「別提那個沒心肝的。」紫嫣滿臉鄙夷,「縱然擺脫了罪奴的身份,他也沒資格跟主子站在一起,且……心懷不軌,就是一頭喂不熟的白眼狼。」
紫嵐不贊同,「當初在南兆九州的時候,他也是護過主子的。」
「哼。」紫嫣冷嗤,「那
是他自覺不是主子的對手,不得不依附于主子,以擺脫罪奴的身份,此人居心叵測,早晚是個禍害。」
紫嵐不善言辭,只能哼哼唧唧的表示抗議。
「真是陰魂不散,說誰誰到。」紫嫣咬咬牙。
紫嵐一怔,轉頭便瞧見了立在對面的祁越,這廝是從宮里出來的,直奔公主府,難道是春風閣有消息了?又或者是刑房里的那些人,吐了實話?
她剛要開口,卻被紫嫣一把拽住,「閉嘴。」
紫嵐:「??」
「讓你別說話你就別說話。」紫嫣低斥,「這事交給主子自行處置。」
紫嵐眉心緊蹙,可主子背對著祁越,背后又沒長眼睛,這怎么處置?但她無謂為了這樣的事情,跟紫嫣起爭執,只能保持緘默。
祁越站在那里,面色平靜的瞧著,站在九曲橋上的二人,風光瀲滟,紅衣蹁躚,如同綻放在陽光底下的盛世牡丹,象征著大昭最富貴的天家存在。
波光瀲滟,于裙擺落著斑駁的光影,她將脊背挺得筆直,盈盈束腰,不過一握,斜鬢的金步搖隨風輕輕搖曳,略有些清音繚亂。
身邊那人,長身如玉,一襲墨色的官服,極是干凈利落。
這二人往那一站,于外人看來倒是極為登對,但在祁越看來,卻有些礙眼,哦不,不是有些礙眼,而是極為礙眼。
形影不離,信任至極。
這八個字,便是百里長安與沈唯卿的關系寫照。
于她而言,能夠比肩而立,交付脊背的人,非沈唯卿莫屬……
許是身后的目光太過熾烈,以至于百里長安下意識的側過臉,瞧了一眼身后,竟發現祁越就站在湖對面,一瞬不瞬的盯著這里。
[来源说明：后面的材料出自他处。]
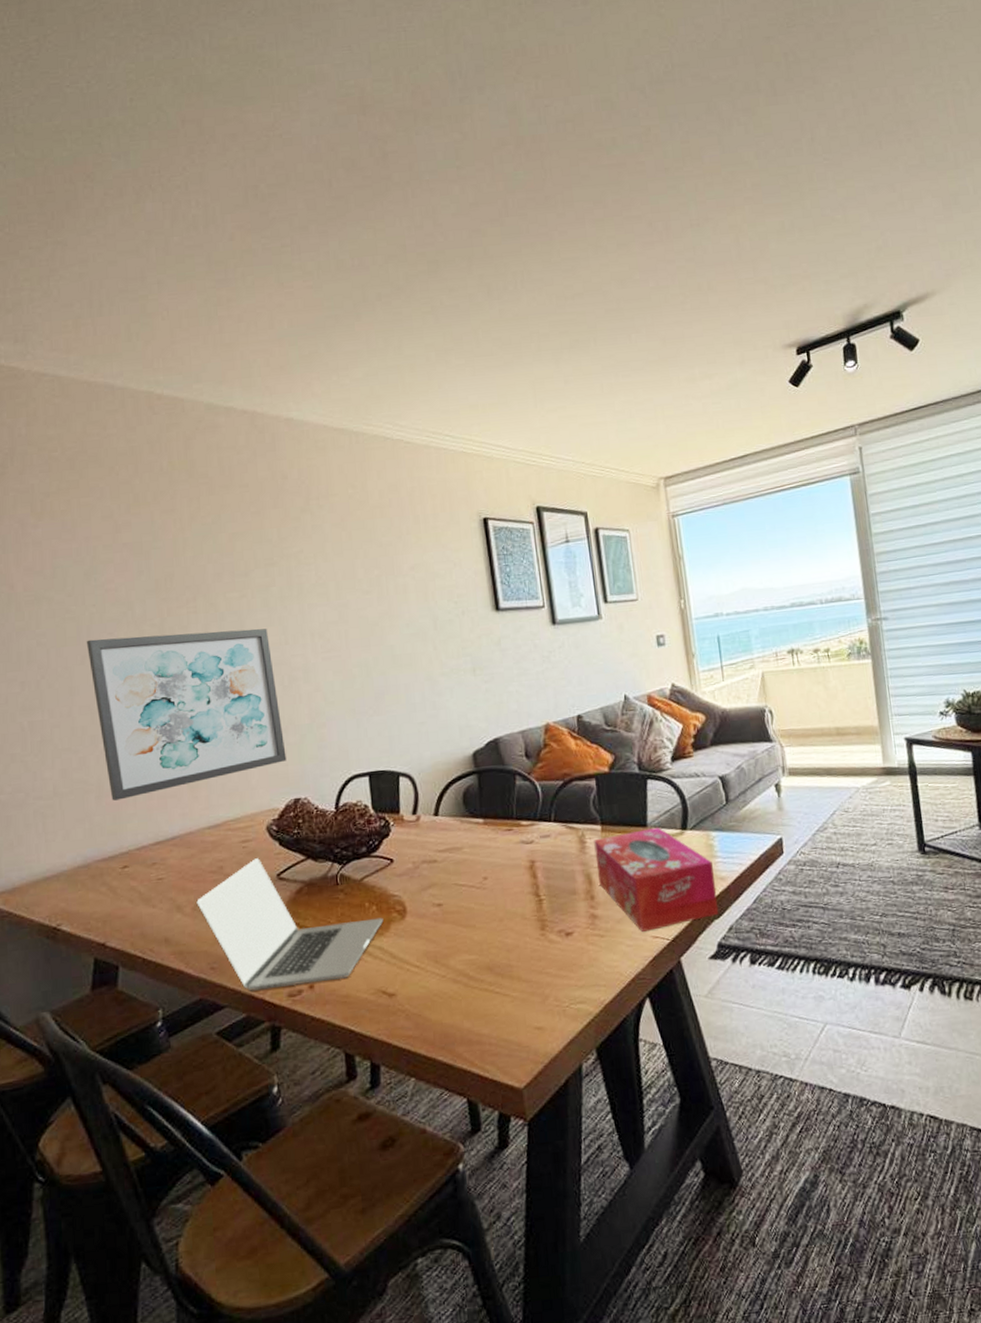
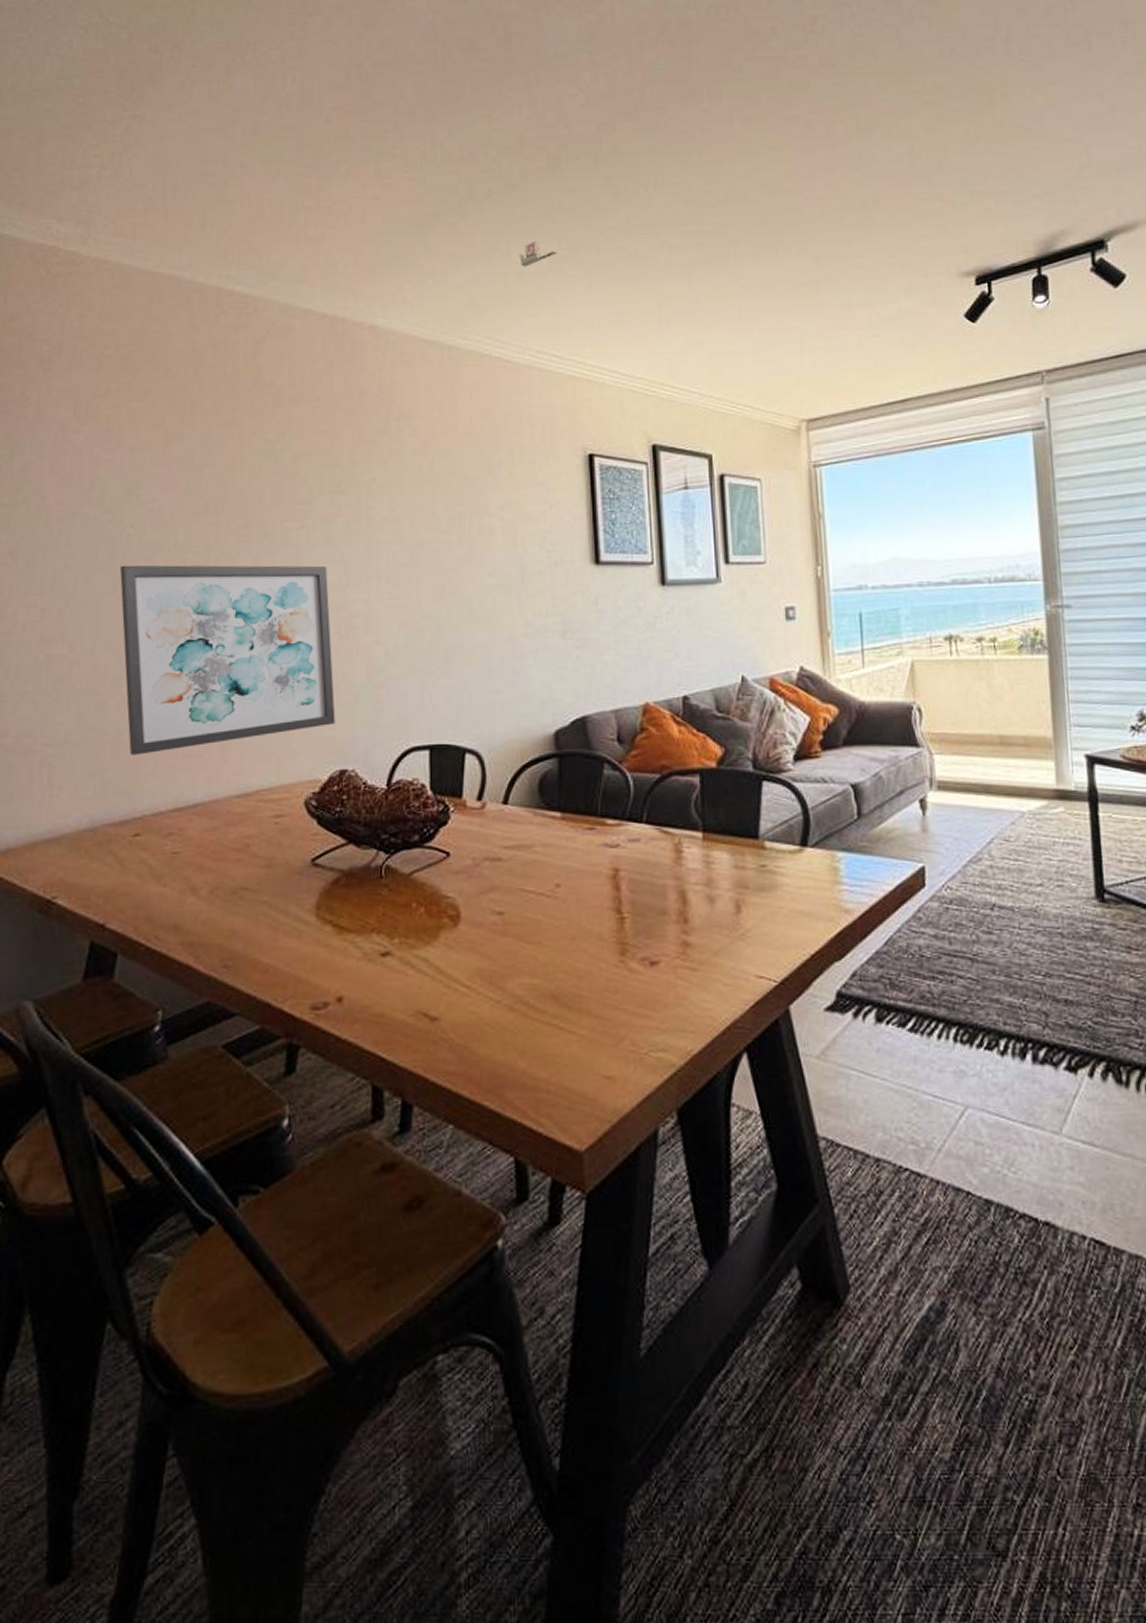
laptop: present [196,857,384,991] -> none [215,836,432,998]
tape dispenser: none [410,337,443,360] -> present [519,241,557,267]
tissue box: present [594,827,719,932] -> none [692,840,841,969]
她徐徐轉過身來,與他面對面站著,隔著水波瀲滟,明明瞧不清楚他臉上的情緒變化,看不清楚他眼底的神色,可她總覺得他好似不太高興了。
「怎么了?」沈唯卿跟著轉身。
一轉身才知道,原來祁越來了,不知道站在那里看了他們多久?
「宮里大概來消息了。」百里長安抬步就走。
沈唯卿沒有攔著,公事要緊,「欸?」
「什么?」她頓住腳步,回眸瞧他。
沈唯卿笑著搖頭,輕輕將她斜鬢上的步搖扶正,指尖輕柔的將鬢發別至耳后,「不管發生何事,我都支持你。」
「這話說過千回,記住了!」她頭也不回的離開。